### [GIVEN INFORMATION]

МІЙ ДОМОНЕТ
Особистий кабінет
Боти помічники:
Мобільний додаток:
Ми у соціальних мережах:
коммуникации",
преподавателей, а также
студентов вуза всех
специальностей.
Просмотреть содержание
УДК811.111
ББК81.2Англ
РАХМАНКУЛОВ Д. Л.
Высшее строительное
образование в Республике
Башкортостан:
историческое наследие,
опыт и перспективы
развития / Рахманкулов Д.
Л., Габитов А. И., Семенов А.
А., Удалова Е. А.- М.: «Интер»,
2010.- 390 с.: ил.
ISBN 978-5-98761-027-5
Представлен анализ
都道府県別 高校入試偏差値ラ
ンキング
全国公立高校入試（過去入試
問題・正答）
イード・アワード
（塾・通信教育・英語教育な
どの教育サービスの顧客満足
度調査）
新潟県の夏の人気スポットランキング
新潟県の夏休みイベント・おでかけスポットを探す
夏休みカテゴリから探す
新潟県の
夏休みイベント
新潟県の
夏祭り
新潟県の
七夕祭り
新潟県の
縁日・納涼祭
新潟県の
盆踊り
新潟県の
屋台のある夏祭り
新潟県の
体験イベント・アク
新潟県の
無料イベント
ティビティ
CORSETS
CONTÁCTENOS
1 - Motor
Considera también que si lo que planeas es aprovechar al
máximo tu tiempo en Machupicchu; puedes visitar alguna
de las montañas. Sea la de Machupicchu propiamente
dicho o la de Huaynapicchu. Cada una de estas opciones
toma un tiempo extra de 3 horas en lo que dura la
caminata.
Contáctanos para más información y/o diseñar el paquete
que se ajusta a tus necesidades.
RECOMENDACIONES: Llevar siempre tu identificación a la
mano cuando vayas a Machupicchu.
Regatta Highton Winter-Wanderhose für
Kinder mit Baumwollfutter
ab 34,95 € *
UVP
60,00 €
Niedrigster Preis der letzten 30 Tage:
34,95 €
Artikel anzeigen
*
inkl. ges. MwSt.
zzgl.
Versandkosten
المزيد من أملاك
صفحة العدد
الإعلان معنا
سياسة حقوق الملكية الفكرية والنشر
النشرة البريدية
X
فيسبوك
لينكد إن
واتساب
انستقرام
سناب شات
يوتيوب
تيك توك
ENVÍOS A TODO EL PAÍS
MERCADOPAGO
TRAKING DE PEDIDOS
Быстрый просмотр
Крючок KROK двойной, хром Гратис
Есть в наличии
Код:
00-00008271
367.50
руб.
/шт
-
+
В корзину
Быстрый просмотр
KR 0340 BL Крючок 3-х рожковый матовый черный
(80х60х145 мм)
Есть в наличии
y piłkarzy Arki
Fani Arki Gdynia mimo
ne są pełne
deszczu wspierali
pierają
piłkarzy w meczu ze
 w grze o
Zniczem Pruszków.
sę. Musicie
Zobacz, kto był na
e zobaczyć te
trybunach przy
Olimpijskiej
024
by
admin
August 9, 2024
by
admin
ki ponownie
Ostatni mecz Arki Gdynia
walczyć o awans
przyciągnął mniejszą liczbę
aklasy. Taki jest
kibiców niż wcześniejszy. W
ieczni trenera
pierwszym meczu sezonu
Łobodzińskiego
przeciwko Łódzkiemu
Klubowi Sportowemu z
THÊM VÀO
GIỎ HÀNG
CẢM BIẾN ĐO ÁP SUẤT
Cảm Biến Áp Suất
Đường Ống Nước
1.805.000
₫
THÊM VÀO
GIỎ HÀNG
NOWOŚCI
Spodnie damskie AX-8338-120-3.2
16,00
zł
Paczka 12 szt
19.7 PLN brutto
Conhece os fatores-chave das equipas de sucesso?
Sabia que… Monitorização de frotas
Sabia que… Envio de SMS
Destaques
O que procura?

### [PROBLEM]
Copy the entire listing, keeping each line exactly as it is.

### [OUTPUT]
МІЙ ДОМОНЕТ
Особистий кабінет
Боти помічники:
Мобільний додаток:
Ми у соціальних мережах:
коммуникации",
преподавателей, а также
студентов вуза всех
специальностей.
Просмотреть содержание
УДК811.111
ББК81.2Англ
РАХМАНКУЛОВ Д. Л.
Высшее строительное
образование в Республике
Башкортостан:
историческое наследие,
опыт и перспективы
развития / Рахманкулов Д.
Л., Габитов А. И., Семенов А.
А., Удалова Е. А.- М.: «Интер»,
2010.- 390 с.: ил.
ISBN 978-5-98761-027-5
Представлен анализ
都道府県別 高校入試偏差値ラ
ンキング
全国公立高校入試（過去入試
問題・正答）
イード・アワード
（塾・通信教育・英語教育な
どの教育サービスの顧客満足
度調査）
新潟県の夏の人気スポットランキング
新潟県の夏休みイベント・おでかけスポットを探す
夏休みカテゴリから探す
新潟県の
夏休みイベント
新潟県の
夏祭り
新潟県の
七夕祭り
新潟県の
縁日・納涼祭
新潟県の
盆踊り
新潟県の
屋台のある夏祭り
新潟県の
体験イベント・アク
新潟県の
無料イベント
ティビティ
CORSETS
CONTÁCTENOS
1 - Motor
Considera también que si lo que planeas es aprovechar al
máximo tu tiempo en Machupicchu; puedes visitar alguna
de las montañas. Sea la de Machupicchu propiamente
dicho o la de Huaynapicchu. Cada una de estas opciones
toma un tiempo extra de 3 horas en lo que dura la
caminata.
Contáctanos para más información y/o diseñar el paquete
que se ajusta a tus necesidades.
RECOMENDACIONES: Llevar siempre tu identificación a la
mano cuando vayas a Machupicchu.
Regatta Highton Winter-Wanderhose für
Kinder mit Baumwollfutter
ab 34,95 € *
UVP
60,00 €
Niedrigster Preis der letzten 30 Tage:
34,95 €
Artikel anzeigen
*
inkl. ges. MwSt.
zzgl.
Versandkosten
المزيد من أملاك
صفحة العدد
الإعلان معنا
سياسة حقوق الملكية الفكرية والنشر
النشرة البريدية
X
فيسبوك
لينكد إن
واتساب
انستقرام
سناب شات
يوتيوب
تيك توك
ENVÍOS A TODO EL PAÍS
MERCADOPAGO
TRAKING DE PEDIDOS
Быстрый просмотр
Крючок KROK двойной, хром Гратис
Есть в наличии
Код:
00-00008271
367.50
руб.
/шт
-
+
В корзину
Быстрый просмотр
KR 0340 BL Крючок 3-х рожковый матовый черный
(80х60х145 мм)
Есть в наличии
y piłkarzy Arki
Fani Arki Gdynia mimo
ne są pełne
deszczu wspierali
pierają
piłkarzy w meczu ze
 w grze o
Zniczem Pruszków.
sę. Musicie
Zobacz, kto był na
e zobaczyć te
trybunach przy
Olimpijskiej
024
by
admin
August 9, 2024
by
admin
ki ponownie
Ostatni mecz Arki Gdynia
walczyć o awans
przyciągnął mniejszą liczbę
aklasy. Taki jest
kibiców niż wcześniejszy. W
ieczni trenera
pierwszym meczu sezonu
Łobodzińskiego
przeciwko Łódzkiemu
Klubowi Sportowemu z
THÊM VÀO
GIỎ HÀNG
CẢM BIẾN ĐO ÁP SUẤT
Cảm Biến Áp Suất
Đường Ống Nước
1.805.000
₫
THÊM VÀO
GIỎ HÀNG
NOWOŚCI
Spodnie damskie AX-8338-120-3.2
16,00
zł
Paczka 12 szt
19.7 PLN brutto
Conhece os fatores-chave das equipas de sucesso?
Sabia que… Monitorização de frotas
Sabia que… Envio de SMS
Destaques
O que procura?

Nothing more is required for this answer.